It was still quite light inside the tent and the doctor could see the picture clearly. It was an extraordinarily good one, quite in the professor’s happiest style. Composition, lighting, timing, all were perfect. But it is doubtful if John Rogers noticed any of these excellencies. He was absorbed at once and utterly in the personality of the person photographed. This was a girl, bending over a still pool. The pose was one of perfectly arrested grace and the face which was lifted, as if at the approach of someone, looked directly out of the picture and into Roger’s eyes. It was the most living picture he had ever seen. The lips were parted as if for speech, there was a smile behind the widely opened eyes. And both face and form were beautiful.
The doctor straightened up with a sharply drawn breath. It seemed that something had happened. For one flashing instant some inner knowledge had linked him with his own unlived experience. It was gone as soon as it came. He did not even realize it, save as a sense of strangeness. Yet, as a chemist lifts a vial and drops the one drop which changes all within his crucible, so some magic philtre tinged John Roger’s cup of life in that one stolen look.
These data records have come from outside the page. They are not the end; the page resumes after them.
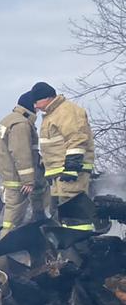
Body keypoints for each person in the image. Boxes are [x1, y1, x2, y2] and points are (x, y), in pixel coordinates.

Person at [30, 81, 95, 233]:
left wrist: (71, 168)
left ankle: (83, 249)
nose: (35, 107)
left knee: (75, 214)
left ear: (47, 98)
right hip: (60, 175)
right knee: (63, 215)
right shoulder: (52, 114)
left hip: (71, 173)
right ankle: (69, 249)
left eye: (36, 102)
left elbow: (77, 139)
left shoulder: (66, 111)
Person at [0, 91, 43, 230]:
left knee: (12, 213)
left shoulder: (8, 120)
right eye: (37, 105)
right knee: (14, 215)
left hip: (9, 173)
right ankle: (6, 245)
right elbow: (21, 153)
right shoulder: (21, 124)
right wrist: (28, 180)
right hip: (18, 178)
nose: (39, 109)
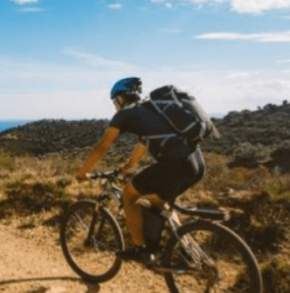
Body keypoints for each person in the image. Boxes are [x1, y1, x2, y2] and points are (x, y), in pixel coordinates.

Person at [75, 77, 208, 264]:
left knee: (129, 194)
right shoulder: (150, 110)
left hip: (175, 164)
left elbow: (103, 146)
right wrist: (124, 168)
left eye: (114, 101)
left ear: (120, 98)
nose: (115, 105)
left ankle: (142, 249)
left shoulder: (126, 114)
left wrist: (83, 172)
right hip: (196, 164)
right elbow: (142, 147)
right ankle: (184, 249)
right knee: (157, 201)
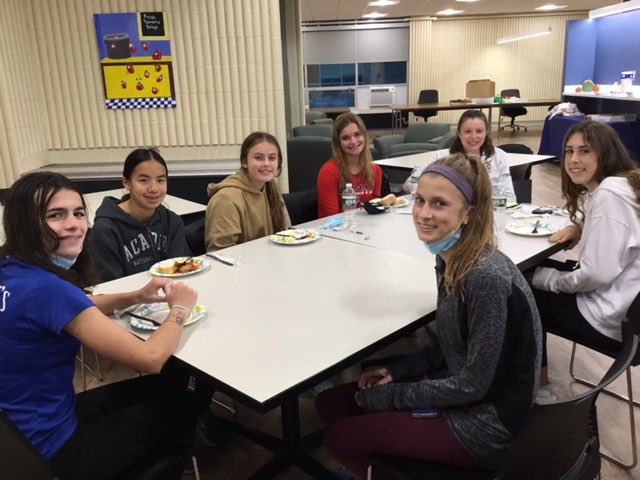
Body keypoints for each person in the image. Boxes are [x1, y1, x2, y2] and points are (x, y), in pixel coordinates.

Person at [316, 153, 542, 479]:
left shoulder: (484, 276)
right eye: (420, 200)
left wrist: (393, 396)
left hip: (489, 422)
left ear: (468, 214)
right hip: (467, 390)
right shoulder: (450, 257)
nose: (423, 213)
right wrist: (398, 370)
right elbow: (456, 345)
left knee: (340, 437)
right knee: (331, 406)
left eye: (439, 204)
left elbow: (474, 385)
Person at [0, 172, 214, 480]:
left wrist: (134, 296)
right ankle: (166, 466)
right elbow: (150, 358)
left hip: (16, 441)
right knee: (185, 395)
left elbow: (71, 307)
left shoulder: (12, 270)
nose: (74, 224)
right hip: (54, 451)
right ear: (24, 223)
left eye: (78, 213)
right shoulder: (47, 289)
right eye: (55, 215)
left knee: (174, 378)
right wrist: (180, 309)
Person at [530, 120, 640, 388]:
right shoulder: (624, 185)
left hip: (610, 317)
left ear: (605, 153)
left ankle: (539, 388)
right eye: (569, 151)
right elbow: (596, 212)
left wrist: (543, 279)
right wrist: (577, 225)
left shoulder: (608, 197)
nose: (573, 160)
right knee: (538, 271)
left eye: (585, 151)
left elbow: (594, 274)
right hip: (629, 310)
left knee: (522, 295)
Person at [90, 148, 190, 281]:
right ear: (127, 183)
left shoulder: (172, 221)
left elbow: (180, 270)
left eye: (160, 180)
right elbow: (110, 285)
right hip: (129, 299)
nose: (153, 189)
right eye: (143, 180)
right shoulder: (105, 230)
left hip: (168, 296)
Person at [403, 110, 516, 203]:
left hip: (490, 216)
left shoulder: (498, 156)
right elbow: (409, 184)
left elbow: (510, 198)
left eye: (479, 131)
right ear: (458, 133)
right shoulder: (443, 157)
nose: (473, 136)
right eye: (467, 131)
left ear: (486, 133)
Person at [205, 131, 291, 251]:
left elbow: (286, 231)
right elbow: (221, 253)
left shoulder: (271, 187)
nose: (266, 163)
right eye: (258, 158)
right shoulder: (226, 199)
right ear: (245, 162)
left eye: (272, 158)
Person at [317, 112, 383, 218]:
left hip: (366, 229)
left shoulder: (375, 171)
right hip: (334, 231)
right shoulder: (328, 172)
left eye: (357, 134)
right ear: (338, 143)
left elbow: (373, 210)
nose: (353, 141)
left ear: (365, 136)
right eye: (346, 138)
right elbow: (332, 216)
“Have you found anything?” Aunt Caroline’s voice came impatiently.
“Nothing.”
But to himself he added “everything” for indeed the mystery of Benis seemed a mystery no longer. The photograph made everything clear. And yet not so clear, either. The doctor looked around at the ship-shape bachelorness of the tent, at the neat pile of newly typed manuscript upon the bed, and felt bewildered. Even the eccentricity of Benis, in its most extravagant mode, seemed inadequate as a covering explanation.
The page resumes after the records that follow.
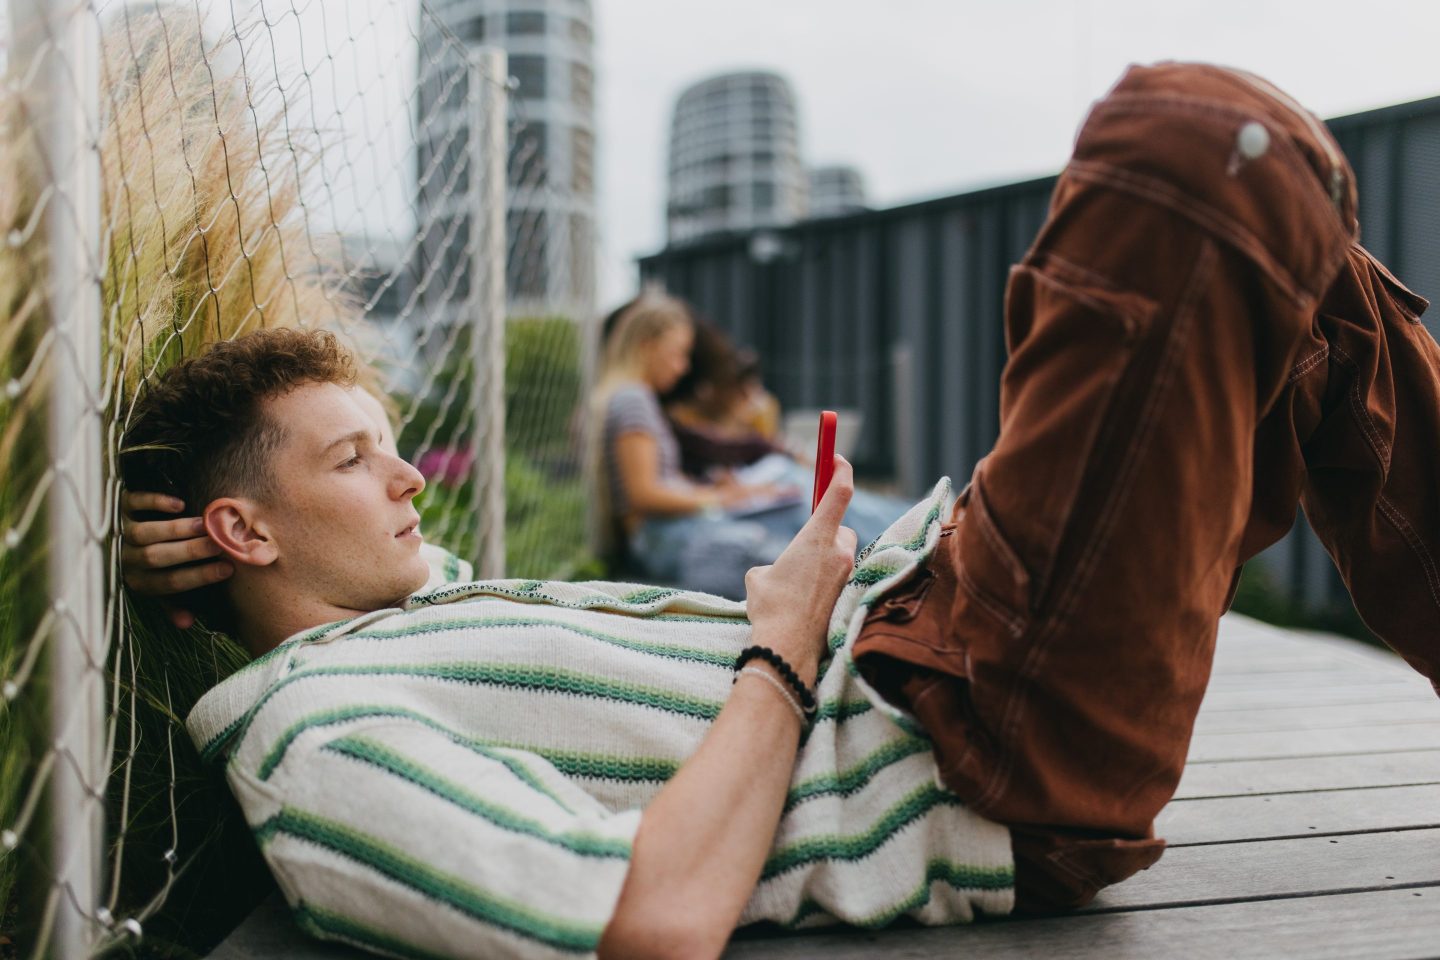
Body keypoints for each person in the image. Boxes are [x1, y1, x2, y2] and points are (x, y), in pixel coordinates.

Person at [116, 59, 1440, 955]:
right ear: (249, 527)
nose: (412, 478)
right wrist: (784, 641)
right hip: (975, 747)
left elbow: (290, 578)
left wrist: (192, 565)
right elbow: (650, 922)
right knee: (1204, 149)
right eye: (356, 460)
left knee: (1314, 292)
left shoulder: (406, 612)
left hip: (933, 632)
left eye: (393, 447)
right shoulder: (318, 739)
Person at [591, 292, 907, 597]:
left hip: (671, 529)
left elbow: (662, 480)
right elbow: (643, 494)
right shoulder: (633, 400)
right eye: (676, 353)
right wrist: (718, 498)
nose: (683, 366)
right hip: (663, 536)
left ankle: (902, 533)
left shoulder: (635, 398)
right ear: (646, 346)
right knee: (793, 518)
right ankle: (902, 537)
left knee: (791, 499)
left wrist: (715, 488)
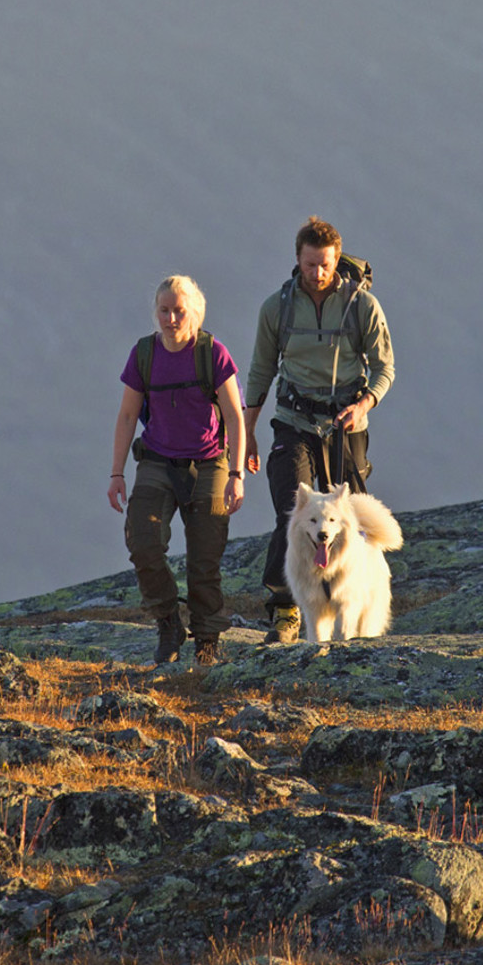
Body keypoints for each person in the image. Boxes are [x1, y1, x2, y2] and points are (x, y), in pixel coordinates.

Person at [243, 216, 395, 640]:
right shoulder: (278, 308)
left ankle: (357, 603)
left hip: (346, 424)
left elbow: (385, 367)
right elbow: (260, 371)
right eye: (310, 265)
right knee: (293, 512)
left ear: (337, 259)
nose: (318, 273)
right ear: (297, 260)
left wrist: (364, 403)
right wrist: (248, 433)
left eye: (325, 264)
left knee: (353, 518)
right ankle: (285, 610)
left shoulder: (362, 305)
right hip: (292, 422)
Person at [109, 275, 246, 666]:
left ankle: (207, 640)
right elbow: (127, 415)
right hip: (156, 461)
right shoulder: (143, 355)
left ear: (195, 313)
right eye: (164, 311)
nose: (171, 319)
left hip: (208, 464)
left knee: (205, 558)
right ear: (155, 313)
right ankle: (168, 622)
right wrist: (116, 474)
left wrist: (237, 475)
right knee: (143, 539)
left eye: (179, 311)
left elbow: (235, 418)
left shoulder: (213, 354)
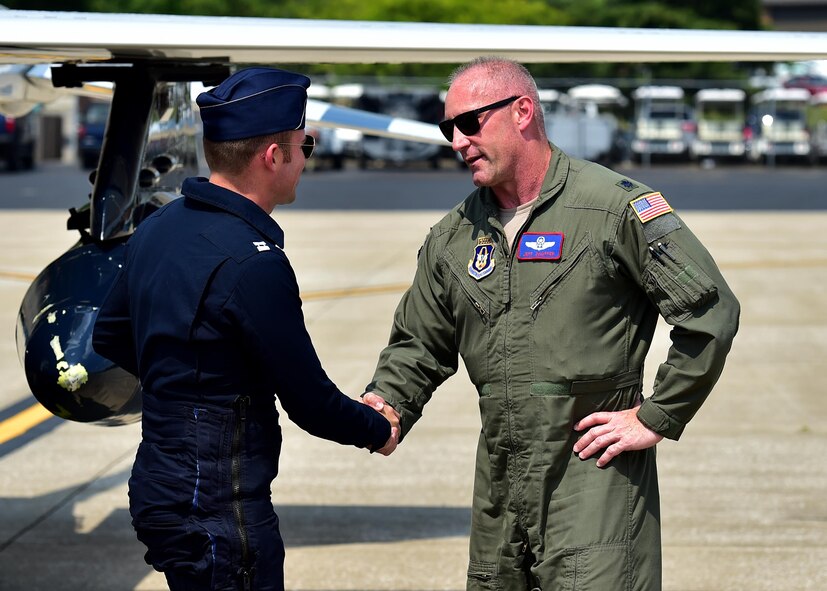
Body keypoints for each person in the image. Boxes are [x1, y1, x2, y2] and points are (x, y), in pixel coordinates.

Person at [362, 57, 739, 590]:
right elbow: (421, 341)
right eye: (448, 128)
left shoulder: (612, 208)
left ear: (522, 112)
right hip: (500, 478)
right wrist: (389, 402)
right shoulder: (455, 236)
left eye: (469, 123)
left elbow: (710, 311)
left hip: (593, 478)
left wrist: (657, 415)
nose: (457, 141)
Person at [92, 67, 399, 591]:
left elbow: (110, 337)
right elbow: (310, 402)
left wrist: (187, 380)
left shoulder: (158, 227)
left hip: (162, 486)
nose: (307, 159)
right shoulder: (252, 263)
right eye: (306, 146)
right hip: (217, 507)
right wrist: (378, 429)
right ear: (273, 156)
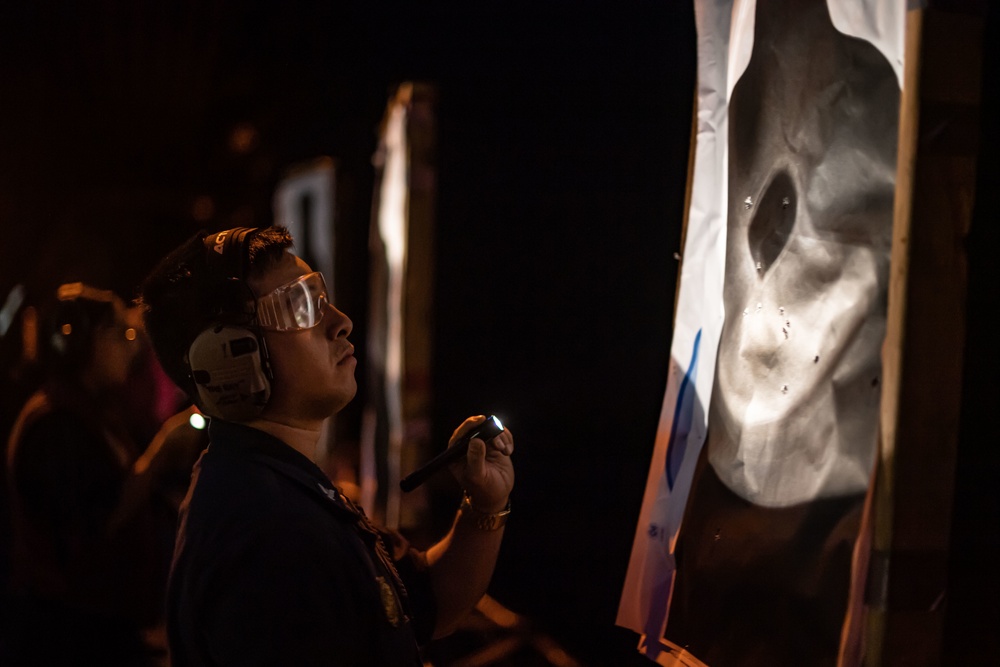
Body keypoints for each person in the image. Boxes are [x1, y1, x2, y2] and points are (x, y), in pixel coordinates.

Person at [137, 225, 514, 666]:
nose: (340, 322)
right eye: (301, 306)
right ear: (229, 359)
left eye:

Giving himself a mental shake, the intruder picked up the largest chair and rejoined Aunt Caroline.
“It’s Benis right enough,” he announced. “He is probably off interviewing Indians. I had better light a fire. It may break the news.”
CHAPTER XVI
We left the professor somewhat abruptly in the midst of a cryptic ejaculation of “My Aunt!”
“How can it be your Aunt?” asked Desire reasonably.
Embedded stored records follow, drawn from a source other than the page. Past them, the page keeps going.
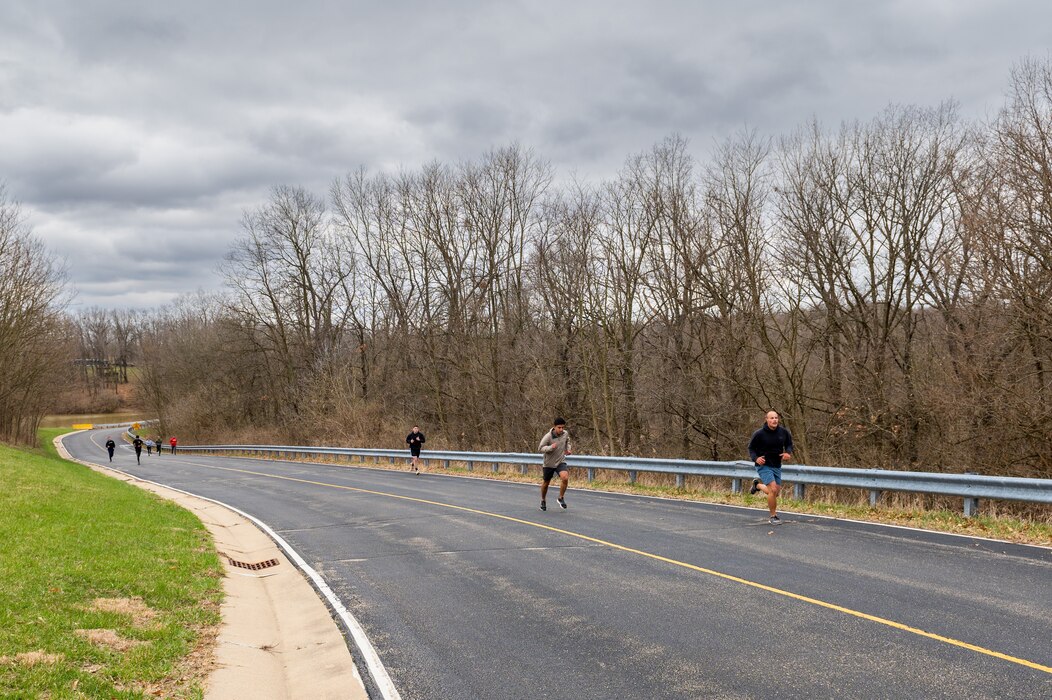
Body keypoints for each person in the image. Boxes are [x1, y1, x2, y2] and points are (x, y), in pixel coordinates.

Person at [747, 410, 794, 525]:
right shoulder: (759, 434)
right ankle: (773, 516)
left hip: (776, 465)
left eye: (776, 418)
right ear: (766, 419)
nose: (774, 420)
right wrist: (756, 458)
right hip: (763, 465)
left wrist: (788, 452)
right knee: (772, 489)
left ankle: (757, 485)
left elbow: (789, 444)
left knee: (775, 492)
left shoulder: (783, 432)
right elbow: (751, 448)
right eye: (772, 418)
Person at [538, 417, 571, 511]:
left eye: (562, 427)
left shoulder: (565, 434)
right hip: (549, 463)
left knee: (565, 477)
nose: (561, 429)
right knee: (546, 483)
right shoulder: (548, 436)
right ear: (554, 427)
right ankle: (543, 500)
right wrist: (550, 447)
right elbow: (540, 448)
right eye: (559, 427)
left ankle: (561, 498)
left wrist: (568, 449)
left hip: (560, 461)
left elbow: (568, 441)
“I don’t know how. But, owing to some mysterious combination of the forces of nature, it is my Aunt. No one else could wear that hat.”
“Then hadn’t we better go to meet her? You can’t sit here all night.”
“I know I can’t. It’s too near. We didn’t see her soon enough!”
“Cowardly custard!” said Desire, stamping her foot.
The professor’s mild eyes blinked at her in surprise. “Good!” he said with satisfaction. “That is the first remark suitable to your extreme youth that I’ve ever heard you make. But the sentiment it implies is all wrong. Physical courage, as such, is mere waste when opposed to my Aunt. What is wanted is technique. Technique requires thought. Thought requires leisure. That is why I am sitting here behind a boulder—what is she doing now?”